GDOLIn 2011, the Trade Adjustment Assistance Extension Act of 2011(“TAAEA”) was signed into law.  Under section 252 of TAAEA, the federal government required states to enact stricter rules for employers’ responses to requests for information regarding unemployment claims.   Pursuant to TAAEA, states were to make the required changes by October 21, 2013.  In Georgia, the Georgia General Assembly failed to act by this deadline, forcing the Georgia Department of Labor (“GDOL”) to take action.  The result: a new rule, which the GDOL notified employers of on November 22, 2013.

The new rule can be found at Chapter 300-2-3-.05 of the Rules of Georgia Department of Labor.  As explained by the GDOL here, under the new rule:

An employer’s account shall be charged and may not be relieved of charges, regardless of whether the associated determination to pay benefits is later reversed on appeal or if an overpayment is established, if the employer or an agent of the employer was at fault for failing to respond timely or adequately to a departmental request of information relating to the claim with improper benefits and the employer or an agent of the employer also failed to timely or adequately respond during the previous twelve calendar months to any requested reports with respect to three (3) individual claims established.

In simple terms: employers must respond to the GDOL’s requests for information in a timely manner and with adequate information.  Failure to do so could result in an employer paying more and its experience rating, which is used to determine their tax assessment, being impacted.

Employers who are found to have violated this new rule should note that there is a small glimmer of hope as employers can appeal the GDOL’s determination that they failed to timely or adequately respond.  However, the burden on an appealing employer is high.

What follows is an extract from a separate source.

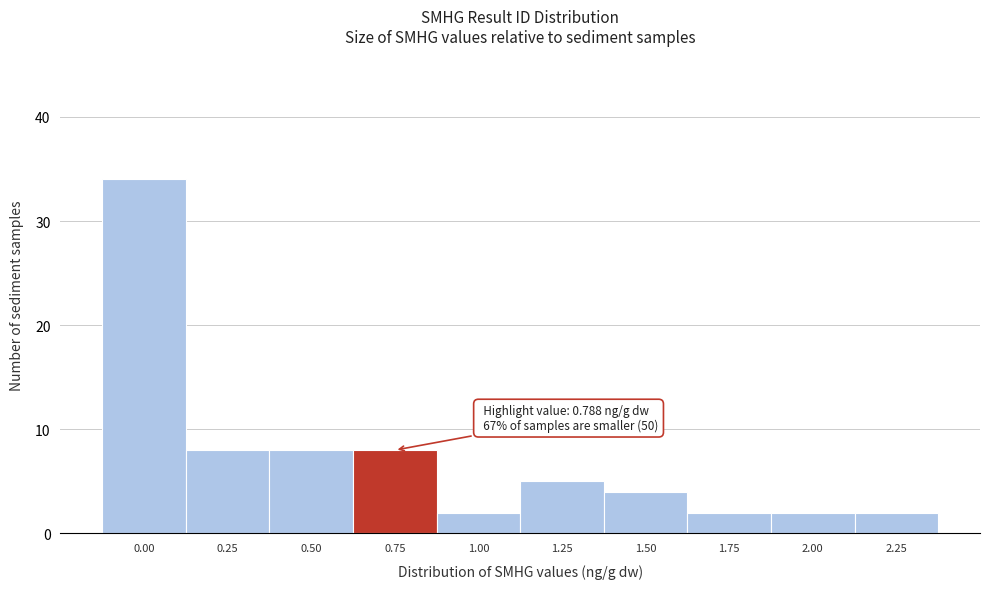

Reading left to right, what are all the values shown in this chart?

0.00=34	0.25=8	0.50=8	0.75=8	1.00=2	1.25=5	1.50=4	1.75=2	2.00=2	2.25=2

When challenging the GDOL’s determination that a response was untimely, to succeed on appeal, an employer must show: (a) the written request for information was mailed to an incorrect employer address; or (b) proof that the response was provided prior to the deadline.  When challenging a determination that a response was inadequate an employer or their agent must show their response was complete and provided all information requested.  Employers who establish “substantial good cause,” as explained in the new rule, can also avoid the effects of the new rule.

While employers should take this new rule seriously, it is also worth noting that this rule may not be here to stay.  As even noted by the GDOL the Georgia General Assembly must enact conforming legislation in order for this rule to remain in effect.  Accordingly, the Georgia General Assembly could change this rule or provide employers with more guidance during the upcoming legislative session, which is slated to start January 13, 2014.  Until then, employers and their agents should be careful to provide timely and adequate responses to all requests for information from the GDOL.